For ‘Art on Paper’ Magazine
Michael Ashkin might agree with the New Jersey Tourist Board’s claim that the state is, “America the Beautiful, only smaller,” but his idea of beauty is found in the desolate landscape around chemical plants, truck yards and industrial compounds. Last year, he tramped through the undergrowth and slipped under fences to create a monumental photographic series based on the Meadowlands. Developed for efficient production rather than human enjoyment, these active work environments are so perfectly ugly that they challenge the notion of a ‘beautiful’ outdoor environment.

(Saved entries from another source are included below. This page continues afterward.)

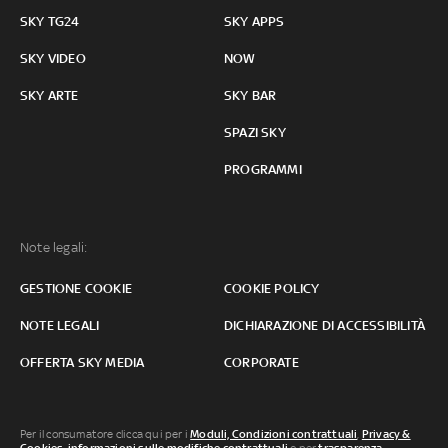
SKY TG24
SKY APPS
SKY VIDEO
NOW
SKY ARTE
SKY BAR
SPAZI SKY
PROGRAMMI
Note legali:
GESTIONE COOKIE
COOKIE POLICY
NOTE LEGALI
DICHIARAZIONE DI ACCESSIBILITÀ
OFFERTA SKY MEDIA
CORPORATE
Per il consumatore clicca qui per i
Moduli, Condizioni contrattuali
,
Privacy &
Cookies
,
informazioni sulle modifiche contrattuali
o per
trasparenza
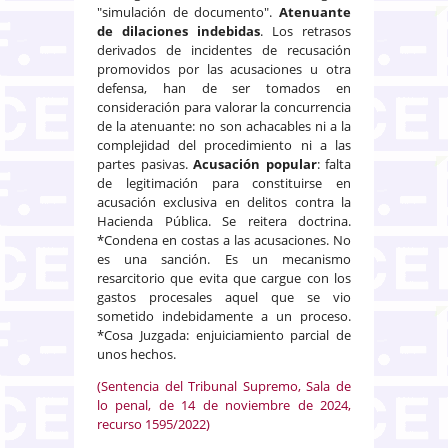
"simulación de documento".
Atenuante
de dilaciones indebidas
. Los retrasos
derivados de incidentes de recusación
promovidos por las acusaciones u otra
defensa, han de ser tomados en
consideración para valorar la concurrencia
de la atenuante: no son achacables ni a la
complejidad del procedimiento ni a las
partes pasivas.
Acusación popular
: falta
de legitimación para constituirse en
acusación exclusiva en delitos contra la
Hacienda Pública. Se reitera doctrina.
*Condena en costas a las acusaciones. No
es una sanción. Es un mecanismo
resarcitorio que evita que cargue con los
gastos procesales aquel que se vio
sometido indebidamente a un proceso.
*Cosa Juzgada: enjuiciamiento parcial de
unos hechos.
(Sentencia del Tribunal Supremo, Sala de
lo penal, de 14 de noviembre de 2024,
recurso 1595/2022)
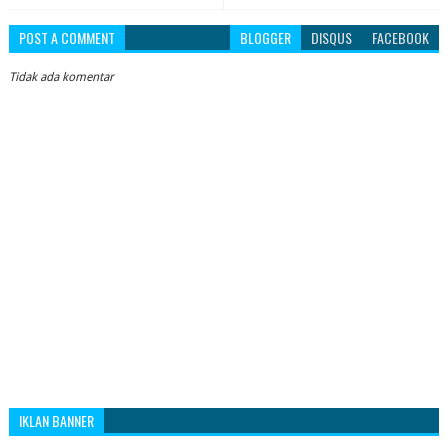
POST A COMMENT
BLOGGER
DISQUS
FACEBOOK
Tidak ada komentar
IKLAN BANNER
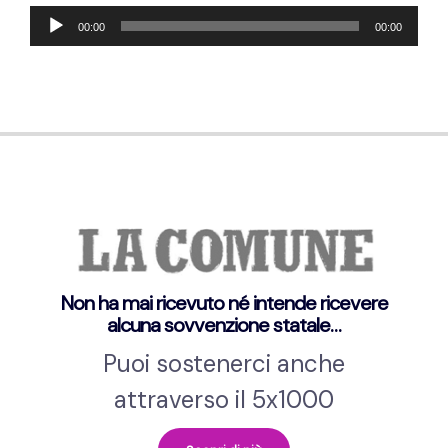
Audio-
00:00
00:00
Player
Non ha mai ricevuto né intende ricevere
alcuna sovvenzione statale…
Puoi sostenerci anche
attraverso il 5x1000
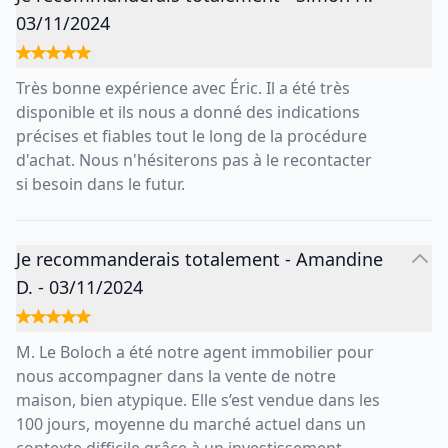
03/11/2024
Très bonne expérience avec Éric. Il a été très
disponible et ils nous a donné des indications
précises et fiables tout le long de la procédure
d'achat. Nous n'hésiterons pas à le recontacter
si besoin dans le futur.
Je recommanderais totalement
-
Amandine
D.
-
03/11/2024
M. Le Boloch a été notre agent immobilier pour
nous accompagner dans la vente de notre
maison, bien atypique. Elle s’est vendue dans les
100 jours, moyenne du marché actuel dans un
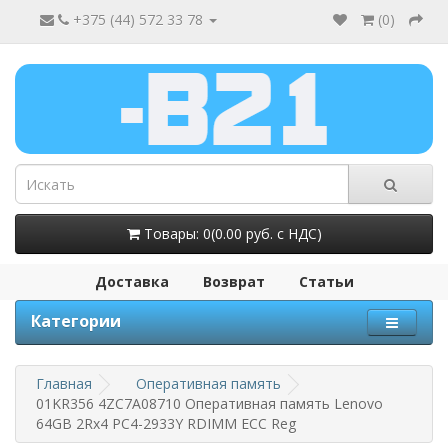
+375 (44) 572 33 78
(
0
)
Товары: 0(0.00 руб. с НДС)
Доставка
Возврат
Статьи
Категории
Главная
Оперативная память
01KR356 4ZC7A08710 Оперативная память Lenovo
64GB 2Rx4 PC4-2933Y RDIMM ECC Reg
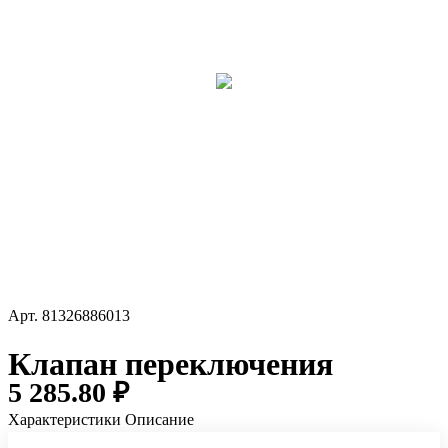
Арт.
81326886013
Клапан переключения
5 285.80 ₽
Характеристики
Описание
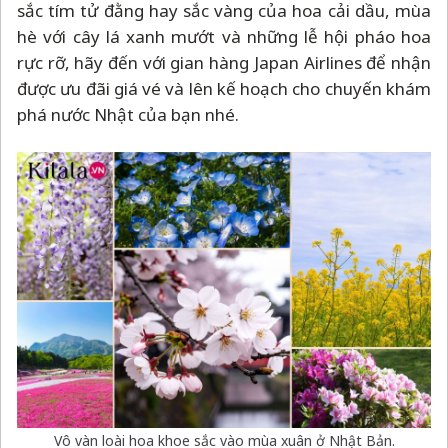
sắc tím tử đằng hay sắc vàng của hoa cải dầu, mùa
hè với cây lá xanh mướt và những lễ hội pháo hoa
rực rỡ, hãy đến với gian hàng Japan Airlines để nhận
được ưu đãi giá vé và lên kế hoạch cho chuyến khám
phá nước Nhật của bạn nhé.
Vô vàn loài hoa khoe sắc vào mùa xuân ở Nhật Bản.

Exploring the gritty side of the industrial aesthetic, Ashkin also traveled to the old mining town of Butte, Montana and locations in and around Palm Springs, California, producing eight photographic series for his third solo show at Andrea Rosen Gallery.

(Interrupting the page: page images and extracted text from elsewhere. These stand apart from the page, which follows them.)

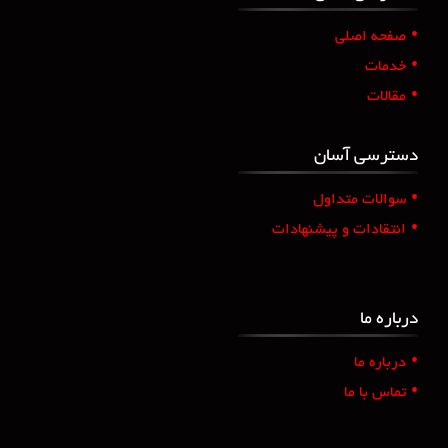
•
صفحه اصلی
•
خدمات
•
مقالات
دسترسی آسان
•
سوالات متداول
•
انتقادات و پیشنهادات
درباره ما
•
درباره ما
•
تماس با ما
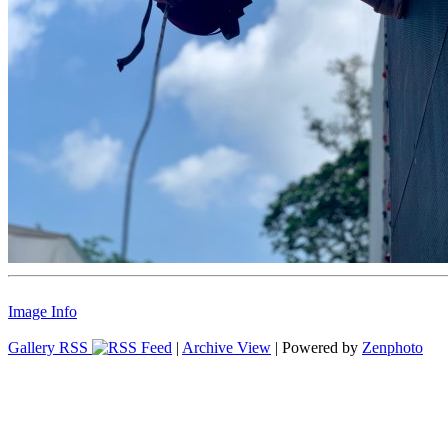
Image Info
Gallery RSS
|
Archive View
| Powered by
Zenphoto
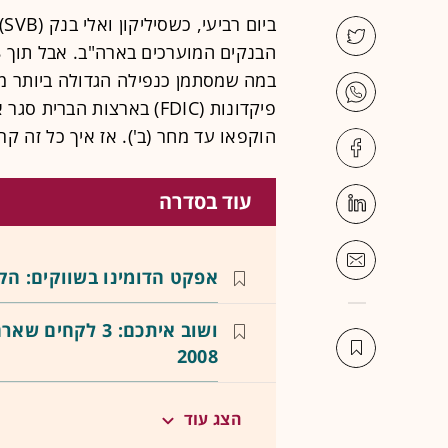
בי
הוקפאו עד מחר (ב'). אז איך כל זה קר
עוד בסדרה
אפקט הדומינו בשווקים: הק
ושוב איתכם: 3 
2008
הצג עוד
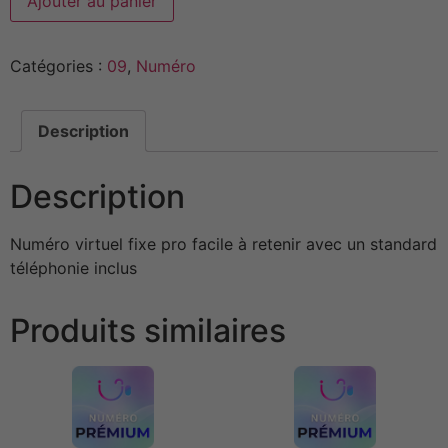
Ajouter au panier
Catégories :
09
,
Numéro
Description
Description
Numéro virtuel fixe pro facile à retenir avec un standard
téléphonie inclus
Produits similaires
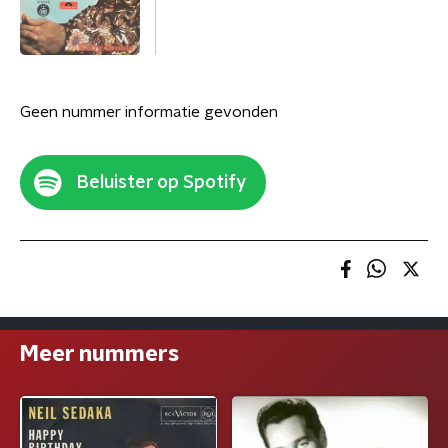
Geen nummer informatie gevonden
Beluister op Spotify
Meer nummers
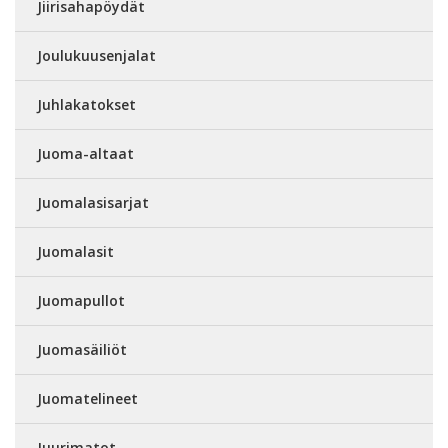
Jiirisahapöydät
Joulukuusenjalat
Juhlakatokset
Juoma-altaat
Juomalasisarjat
Juomalasit
Juomapullot
Juomasäiliöt
Juomatelineet
Juurimatot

‘Meadowlands,’ is a group of 133 black and white photographs that was commissioned by Documenta XI. Presented in a compact grid, the photos formed one large composite that simulated the experience of seeing the Meadowlands as a series of glances from the Turnpike. Most photographs documented traces of a still active human presence: a memorial on a chain-link fence, a graffiti covered wall and a careful arrangement of truck storage containers along a canal. By contrast, the Butte series was a vision of advanced industrial decline. Shot on a hill near an abandoned pit mine, Ashkin’s subjects include a rusting basketball backboard, cracked building foundations and a lonesome bench next to an empty, six lane highway. Occasional disused mines appear in this series, but the focus is on the dilapidated housing and barren landscape of a dying neighborhood. Several shots were taken in or near the artist’s car, suggesting that he, too, would soon make his getaway.

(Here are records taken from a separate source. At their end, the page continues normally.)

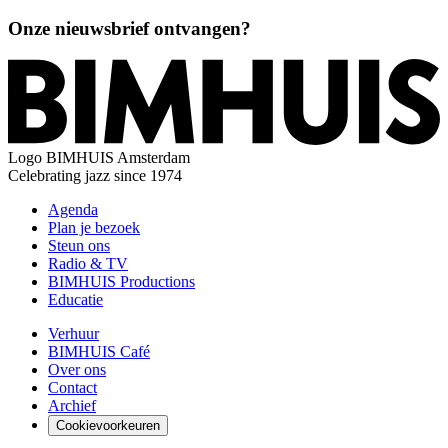
Onze nieuwsbrief ontvangen?
Logo
BIMHUIS Amsterdam
Celebrating jazz since 1974
Agenda
Plan je bezoek
Steun ons
Radio & TV
BIMHUIS Productions
Educatie
Verhuur
BIMHUIS Café
Over ons
Contact
Archief
Cookievoorkeuren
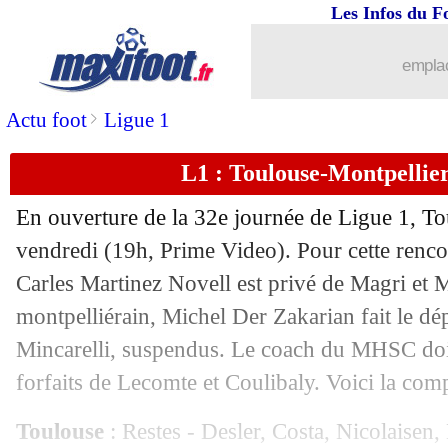
Les Infos du F
03/05
Lorient
: Talbi a mal au coeur pour le
emplac
03/05
Chelsea
: une offensive pour Messinho
>
Actu foot
Ligue 1
03/05
Man Utd
: une offre en préparation po
L1 : Toulouse-Montpellier
03/05
Esp.
: l'Athletic dépite Getafe
En ouverture de la 32e journée de Ligue 1, To
03/05
L1
: Lens 2-0 Lorient (fini)
vendredi (19h, Prime Video). Pour cette rencon
Carles Martinez Novell est privé de Magri et M
03/05
Ita.
: Bologne au ralenti
montpelliérain, Michel Der Zakarian fait le d
Mincarelli, suspendus. Le coach du MHSC doi
03/05
All.
: Xavi Simons voit rouge, Leipzig
forfaits de Lecomte et Coulibaly. Voici la com
03/05
L2
: les résultats de la soirée
Toulouse
: Restes - Desler, Costa, Nicolaisen,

In “Notes Toward Desolation,” a text recording Ashkin’s thoughts on post-industrial landscape, the artist characterizes Butte, the Meadowlands and Palm Springs as places where “…the frenzy of consumption has exhausted itself….” As a consequence, property owners make little effort to conform to landscaping ideals, ironically making these places attractive to the artist for what he calls their, “absence of false beauty.” The Meadowlands photographs document two worlds: one populated by truck drivers and gas station attendants by day, and one in which vandals and joyriders leave evidence of their activities under cover of night. Unlike Butte, which is desolate day or night, the Meadowlands series challenges viewers to see these landscapes not as industrial wastelands, but as sites free from rules imposed by urban planners and the arm of the law.